§ **Requirement 1**:
In the text on psoriasis, what share of people with the condition have plaque psoriasis?
§ **Requirement 2**:
Continue the text on psoriasis from the point where it stops.

§ **Passage to read**:
BEGIN

Skin diseases such as psoriasis can negatively impact several aspects of one’s life including self-image and mental health, but help is available.
Psoriasis (suh-rai-uh-sis) is a chronic, non-contagious, inflammatory disease that’s estimated to affect over a million Canadians. There are different forms of psoriasis — plaque, guttate, pustular (generalized and localized), inverse, and erythrodermic — with plaque psoriasis being the most common, affecting about 90 percent of people with this condition.
Typically, skin cells shed every 28 to 30 days — but with plaque psoriasis, faulty signals in the body’s immune system cause this to happen every three to four days instead. Skin cells pile up to form sores (plaques) on the affected skin that appear reddish on lighter skin and purplish or greyish on darker skin. Thick, silvery scales form on top of these plaques, and the affected skin can be significantly itchy, flaky, uncomfortable, and painful. Due to underlying inflammation, people with psoriasis are at higher risk of developing associated conditions like psoriatic arthritis (which is estimated to affect up to one in three people with psoriasis), metabolic disease, and heart disease.
Psoriasis — more than skin deep
Though everyone experiences psoriasis differently and experiences may change over the course of one’s condition, psoriasis can affect every aspect of a person’s life including self-image, personal relationships, sleep, intimacy, social life, and work life. People with psoriasis often report poor self-esteem and high levels of psychological stress. Estimates suggest that up to 30 percent of people with psoriasis develop anxiety and up to 60 percent develop depression over the course of the disease.

END

§ **Extracted information**:
BEGIN

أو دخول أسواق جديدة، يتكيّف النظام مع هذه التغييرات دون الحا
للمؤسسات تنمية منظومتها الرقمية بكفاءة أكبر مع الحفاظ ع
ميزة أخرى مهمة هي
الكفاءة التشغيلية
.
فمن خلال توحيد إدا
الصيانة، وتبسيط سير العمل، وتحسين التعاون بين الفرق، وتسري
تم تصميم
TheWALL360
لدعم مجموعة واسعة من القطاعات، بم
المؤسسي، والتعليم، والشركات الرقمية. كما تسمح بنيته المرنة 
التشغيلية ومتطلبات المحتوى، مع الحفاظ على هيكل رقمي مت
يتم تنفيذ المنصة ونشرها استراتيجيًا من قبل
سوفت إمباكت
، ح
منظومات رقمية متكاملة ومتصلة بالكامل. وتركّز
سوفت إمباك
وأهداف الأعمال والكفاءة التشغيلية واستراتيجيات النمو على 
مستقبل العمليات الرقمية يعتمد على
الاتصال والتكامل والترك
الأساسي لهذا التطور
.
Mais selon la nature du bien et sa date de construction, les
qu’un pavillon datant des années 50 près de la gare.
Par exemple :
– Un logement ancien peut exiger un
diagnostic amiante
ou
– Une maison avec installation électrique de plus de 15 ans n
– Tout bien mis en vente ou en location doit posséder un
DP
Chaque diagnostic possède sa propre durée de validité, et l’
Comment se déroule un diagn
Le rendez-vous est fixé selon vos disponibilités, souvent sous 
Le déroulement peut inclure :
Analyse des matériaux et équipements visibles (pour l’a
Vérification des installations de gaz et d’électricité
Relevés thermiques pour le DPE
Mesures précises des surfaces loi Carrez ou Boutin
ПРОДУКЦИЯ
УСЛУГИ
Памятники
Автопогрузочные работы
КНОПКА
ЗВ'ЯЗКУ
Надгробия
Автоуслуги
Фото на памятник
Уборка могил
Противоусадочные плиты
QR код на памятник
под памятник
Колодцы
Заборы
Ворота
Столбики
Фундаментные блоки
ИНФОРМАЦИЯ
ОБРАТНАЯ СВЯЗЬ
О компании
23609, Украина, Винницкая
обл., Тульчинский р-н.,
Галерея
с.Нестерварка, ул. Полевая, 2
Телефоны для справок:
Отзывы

END

§ **Answer 1**:
About 90 percent.

§ **Answer 2**:
Psoriasis symptoms can vary from mild to severe, but even mild cases can have significant negative impacts on a person’s life, especially if certain body parts — the face, hands, feet, and genitals — are affected. Stigma plays a major role in the experiences of people with psoriasis when it comes to self-image and body image. A common misconception is that psoriasis is “only” a rash, diminishing the actual experiences of people with the condition, which can be significant.
You’re not alone
If you or someone you care about is struggling with psoriasis, you’re not alone. While there’s no cure for psoriasis yet, there’s still hope for living well through treatment and support. Often, help starts with talking to your doctor and getting a referral to a dermatologist. It’s important to share any concerns you may have, including those that are more than skin deep — like joint pain, mental health issues, and questions about your health care and treatment. Taking care of your physical and mental health by prioritizing things like good sleep, exercise, and self-compassion is also critical to living well with this chronic disease. A little goes a long way when it comes to self-care.